神話あるいは伝奇としての、ホラーと渾然一体になったラブロマンス

 初恋の少年を事故によって亡くした少女が、やがて長じた後、〝その少年と同じ姿形をした何者か〟と再会するお話。
 ホラー、のような神話です。人ならざる怪異が登場するものの、しかしそれらが単純に「悪しき存在(人にあだなすもの)」であることから来る恐怖ではなく、むしろラブロマンスであるところに怖気立つような恐怖を感じさせてくれる作品。

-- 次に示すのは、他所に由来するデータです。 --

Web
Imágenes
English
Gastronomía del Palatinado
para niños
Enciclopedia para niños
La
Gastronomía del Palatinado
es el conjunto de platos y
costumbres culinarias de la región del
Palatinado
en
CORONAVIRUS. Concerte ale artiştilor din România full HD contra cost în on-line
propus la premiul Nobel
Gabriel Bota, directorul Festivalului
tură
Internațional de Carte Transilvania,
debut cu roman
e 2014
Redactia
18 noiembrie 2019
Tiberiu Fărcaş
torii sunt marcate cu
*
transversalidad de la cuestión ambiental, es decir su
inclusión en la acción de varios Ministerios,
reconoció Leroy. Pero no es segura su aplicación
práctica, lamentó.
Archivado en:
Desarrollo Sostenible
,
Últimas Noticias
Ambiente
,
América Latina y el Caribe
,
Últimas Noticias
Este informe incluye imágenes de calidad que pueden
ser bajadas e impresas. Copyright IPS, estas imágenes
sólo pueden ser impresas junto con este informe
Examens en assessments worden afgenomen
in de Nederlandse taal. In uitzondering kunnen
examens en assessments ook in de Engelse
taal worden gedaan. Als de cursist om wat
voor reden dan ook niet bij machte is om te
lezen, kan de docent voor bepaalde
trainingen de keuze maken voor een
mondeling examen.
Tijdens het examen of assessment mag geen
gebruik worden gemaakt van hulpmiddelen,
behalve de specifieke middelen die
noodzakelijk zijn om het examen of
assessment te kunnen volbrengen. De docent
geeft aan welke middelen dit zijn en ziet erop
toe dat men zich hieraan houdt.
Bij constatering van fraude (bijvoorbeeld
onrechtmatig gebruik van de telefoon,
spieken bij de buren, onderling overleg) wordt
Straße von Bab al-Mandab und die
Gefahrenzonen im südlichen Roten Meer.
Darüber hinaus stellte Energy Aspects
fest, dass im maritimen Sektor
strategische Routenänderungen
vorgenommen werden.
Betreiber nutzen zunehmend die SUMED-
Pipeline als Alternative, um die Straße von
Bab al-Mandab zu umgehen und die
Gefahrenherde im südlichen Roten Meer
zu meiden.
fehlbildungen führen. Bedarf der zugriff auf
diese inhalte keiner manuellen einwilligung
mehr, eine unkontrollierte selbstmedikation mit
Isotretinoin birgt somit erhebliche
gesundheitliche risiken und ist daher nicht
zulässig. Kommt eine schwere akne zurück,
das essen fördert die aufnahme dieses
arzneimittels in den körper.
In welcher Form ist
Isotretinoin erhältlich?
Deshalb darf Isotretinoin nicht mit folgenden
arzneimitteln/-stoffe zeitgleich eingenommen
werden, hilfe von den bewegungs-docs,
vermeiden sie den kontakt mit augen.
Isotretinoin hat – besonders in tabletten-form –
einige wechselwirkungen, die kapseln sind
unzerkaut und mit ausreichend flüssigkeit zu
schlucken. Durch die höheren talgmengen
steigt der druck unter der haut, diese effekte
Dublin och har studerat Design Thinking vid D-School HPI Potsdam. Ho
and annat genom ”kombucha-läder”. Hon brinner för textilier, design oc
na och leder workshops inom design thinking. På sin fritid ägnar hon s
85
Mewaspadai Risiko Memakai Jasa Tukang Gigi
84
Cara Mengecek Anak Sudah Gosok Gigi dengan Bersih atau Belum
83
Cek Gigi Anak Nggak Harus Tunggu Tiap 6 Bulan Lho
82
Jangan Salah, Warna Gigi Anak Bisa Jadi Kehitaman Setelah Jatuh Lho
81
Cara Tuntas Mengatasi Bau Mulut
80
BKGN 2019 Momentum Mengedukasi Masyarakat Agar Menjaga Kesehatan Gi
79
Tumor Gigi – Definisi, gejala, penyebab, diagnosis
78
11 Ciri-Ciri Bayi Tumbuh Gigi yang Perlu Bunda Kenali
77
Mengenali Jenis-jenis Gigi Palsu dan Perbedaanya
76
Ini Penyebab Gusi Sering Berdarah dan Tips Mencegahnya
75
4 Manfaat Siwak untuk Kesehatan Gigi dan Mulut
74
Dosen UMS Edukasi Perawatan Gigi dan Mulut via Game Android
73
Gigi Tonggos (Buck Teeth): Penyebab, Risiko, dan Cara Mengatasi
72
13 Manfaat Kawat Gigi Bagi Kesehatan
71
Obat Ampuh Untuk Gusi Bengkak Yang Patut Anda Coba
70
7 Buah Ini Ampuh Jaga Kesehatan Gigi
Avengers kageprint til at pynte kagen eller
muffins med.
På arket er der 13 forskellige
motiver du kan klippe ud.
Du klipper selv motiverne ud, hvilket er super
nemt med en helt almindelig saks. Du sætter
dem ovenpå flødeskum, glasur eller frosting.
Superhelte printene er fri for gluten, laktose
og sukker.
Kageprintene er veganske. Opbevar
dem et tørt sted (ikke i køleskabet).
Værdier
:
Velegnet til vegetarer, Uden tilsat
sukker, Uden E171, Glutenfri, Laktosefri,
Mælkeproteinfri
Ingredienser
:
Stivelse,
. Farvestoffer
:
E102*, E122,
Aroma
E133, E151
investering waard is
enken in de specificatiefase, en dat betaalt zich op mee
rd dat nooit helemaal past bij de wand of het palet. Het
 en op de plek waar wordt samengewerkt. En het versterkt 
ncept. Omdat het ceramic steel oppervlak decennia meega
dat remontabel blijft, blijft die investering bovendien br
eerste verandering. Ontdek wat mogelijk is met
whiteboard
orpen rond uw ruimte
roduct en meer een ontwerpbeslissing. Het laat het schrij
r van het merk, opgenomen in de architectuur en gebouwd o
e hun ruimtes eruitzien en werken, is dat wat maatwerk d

 タグの「人外×人間」をものすごい濃度で煮詰めたというか、神なるものとの契りが禁忌であることを、容赦なく叩きつけてくるのがたまりません。他にも「寝取り」なども含め、全編がいろんな〝禁忌〟に彩られているかのようで、もうぐいぐい惹きつけられるみたいに読みました。えっぐい!
 主人公の明里さんが好きです。地の文、彼女の紡ぐ独白から漂う、このなんとも言いようのない邪悪さ! 絶妙な受身感というか言い訳ぶりというか、細かいところがいちいち許せないのに、でも嫌いかと言われるとそうじゃない。
 まず正気では超えられないその一線を、でもしれっと超えてしまえる芯の強さに、憧れと嫉妬の混じった想いを抱いてしまう。一見ただ流されているようでいて、その実誰よりも我の強い、たまらない魅力を持った語り手でした。好き〜!